The Appraiser’s statement implies that the $208,840 difference between Cornell’s 2017 just (market) value and his assessed value was transferred from the SOH benefit on his previous home. In that case, there would be a similar difference between the just (market) value and assessed value of his previous home, but tax records indicate that those values were the same, so Cornell did not have an SOH tax benefit to transfer.

In response to our request for comment, Cornell wrote, “We had a large transfer of Save Our Homes from my mother in law’s previous home that lowered the assessed value.”

Cornell’s home is in two names, and the second name belongs to his mother-in-law. Checking with the Duval County Tax Collector and Property Appraiser confirmed a very large SOH benefit transfer. Cornell’s mother-in-law’s home sold in 2016 for $390,000. That year, the just (market) value of her house was $371,739 and the assessed value was $162,901, for a difference of $208,838. The property tax on that home was $2,257 in 2016. 

An obvious advantage of Cornell’s real estate expertise is having in-depth knowledge about the real estate market and the tax benefits that can be exploited. Cornell’s mother-in-law picked a great year to sell her home: in 2016, the just (market) value soared 16.4%, and the assessed value only went up 0.7%. The SOH benefit in 2016 was $51,137 more than it was in 2015. 

Cornell and his mother-in-law both sold their homes in 2016 and jointly purchased the new Melrose home for $115,000 less than the sale prices of their previous homes; at the same time, they reduced their combined property taxes from $7,608 to $4,562.

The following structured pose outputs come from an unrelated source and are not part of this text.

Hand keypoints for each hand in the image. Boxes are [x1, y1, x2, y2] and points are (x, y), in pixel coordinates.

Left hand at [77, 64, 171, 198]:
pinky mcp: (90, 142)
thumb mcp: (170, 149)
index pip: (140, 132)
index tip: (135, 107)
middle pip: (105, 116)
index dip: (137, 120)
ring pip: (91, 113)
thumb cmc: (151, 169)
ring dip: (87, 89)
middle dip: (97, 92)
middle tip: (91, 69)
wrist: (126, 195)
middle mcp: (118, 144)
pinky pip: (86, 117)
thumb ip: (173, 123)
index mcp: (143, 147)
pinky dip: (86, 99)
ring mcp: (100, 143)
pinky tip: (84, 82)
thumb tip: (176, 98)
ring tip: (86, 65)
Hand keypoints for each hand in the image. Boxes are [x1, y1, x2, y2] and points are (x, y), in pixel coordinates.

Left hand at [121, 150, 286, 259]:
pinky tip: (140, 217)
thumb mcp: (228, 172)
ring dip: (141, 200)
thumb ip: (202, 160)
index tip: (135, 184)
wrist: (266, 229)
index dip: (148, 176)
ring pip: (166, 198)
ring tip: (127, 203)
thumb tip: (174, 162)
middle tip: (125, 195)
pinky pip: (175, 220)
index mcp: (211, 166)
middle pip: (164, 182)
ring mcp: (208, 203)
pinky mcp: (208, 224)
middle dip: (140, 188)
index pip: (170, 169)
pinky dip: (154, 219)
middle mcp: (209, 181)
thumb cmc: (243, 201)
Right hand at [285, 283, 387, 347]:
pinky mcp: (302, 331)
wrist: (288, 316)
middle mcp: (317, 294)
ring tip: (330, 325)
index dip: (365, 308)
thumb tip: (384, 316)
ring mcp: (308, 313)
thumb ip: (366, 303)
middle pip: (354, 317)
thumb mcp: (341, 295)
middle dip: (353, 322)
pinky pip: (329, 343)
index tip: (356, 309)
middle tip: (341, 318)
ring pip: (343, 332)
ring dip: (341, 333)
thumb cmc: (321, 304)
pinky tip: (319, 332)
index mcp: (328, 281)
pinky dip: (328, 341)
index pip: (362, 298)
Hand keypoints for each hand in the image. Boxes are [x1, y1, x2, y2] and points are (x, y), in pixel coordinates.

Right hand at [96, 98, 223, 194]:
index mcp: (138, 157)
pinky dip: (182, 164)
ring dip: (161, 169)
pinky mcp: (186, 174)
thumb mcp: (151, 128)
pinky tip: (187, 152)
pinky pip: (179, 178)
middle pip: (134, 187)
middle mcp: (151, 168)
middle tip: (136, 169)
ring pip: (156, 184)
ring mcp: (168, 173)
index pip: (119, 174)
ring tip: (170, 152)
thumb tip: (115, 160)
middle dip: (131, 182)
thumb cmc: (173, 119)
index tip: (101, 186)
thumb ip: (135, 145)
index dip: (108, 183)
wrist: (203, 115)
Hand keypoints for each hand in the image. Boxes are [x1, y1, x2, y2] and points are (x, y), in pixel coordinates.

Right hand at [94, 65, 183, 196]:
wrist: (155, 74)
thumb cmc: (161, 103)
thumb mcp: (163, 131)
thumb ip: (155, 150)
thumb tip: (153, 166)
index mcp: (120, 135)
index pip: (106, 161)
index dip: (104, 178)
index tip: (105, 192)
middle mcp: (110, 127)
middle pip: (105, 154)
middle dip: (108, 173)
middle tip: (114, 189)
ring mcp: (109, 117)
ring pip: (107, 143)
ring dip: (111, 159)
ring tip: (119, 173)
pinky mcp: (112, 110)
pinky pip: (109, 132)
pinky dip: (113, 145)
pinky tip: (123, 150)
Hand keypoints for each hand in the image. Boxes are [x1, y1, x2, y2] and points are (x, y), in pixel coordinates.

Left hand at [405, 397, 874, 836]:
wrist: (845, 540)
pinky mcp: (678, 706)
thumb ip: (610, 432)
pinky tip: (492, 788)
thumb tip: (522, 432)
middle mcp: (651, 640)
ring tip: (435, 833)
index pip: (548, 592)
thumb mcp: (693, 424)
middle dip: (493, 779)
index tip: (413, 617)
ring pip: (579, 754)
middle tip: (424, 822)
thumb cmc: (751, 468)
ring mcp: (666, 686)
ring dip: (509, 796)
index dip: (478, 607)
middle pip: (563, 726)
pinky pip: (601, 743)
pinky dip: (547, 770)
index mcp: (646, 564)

Cornell’s 4,099 square-foot lakefront home has the highest estimated market value in the entire neighborhood. Much smaller houses, owned for much longer and with much lower market values, pay significantly more in property taxes. One home was bought in 2006 for $620,000. Its assessed value in 2016 was $363,300, only $22,000 less than Cornell’s. The next year, that property owner paid 61% more in taxes than Cornell ($7,359 vs. $4,562).

The closest neighboring house, in terms of current estimated market value, was built in 2016. It’s a much smaller house (2,546 square feet), but the year after it was built, when Cornell’s assessed value dropped 40%, this home was assessed at $455,840, with a tax bill of $10,738— more than twice Cornell’s tax bill. (The owner did not claim a homestead exemption.) The current Zillow.com estimated market value is over $200,000 lower than Cornell’s home, but the 2020 assessed value and taxes are double those of Cornell’s house.

None of this is illegal, but few people are aware that they can save that much money by transferring a parent’s SOH benefit to a newly-purchased, jointly-owned home when a parent decides to move in with their children. 

In 2020, the Alachua County Commission voted to set the property tax rate for the general fund at the rolled-back rate, which keeps property taxes nearly flat for existing property owners. But for 2021, the County Commission will vote on September 14 to impose a rate that is 3.61% above the rolled-back rate, increasing the general fund budget by about $8 million; thanks to the SOH benefit transfer, Cornell will pay a smaller share of that increase than his neighbors.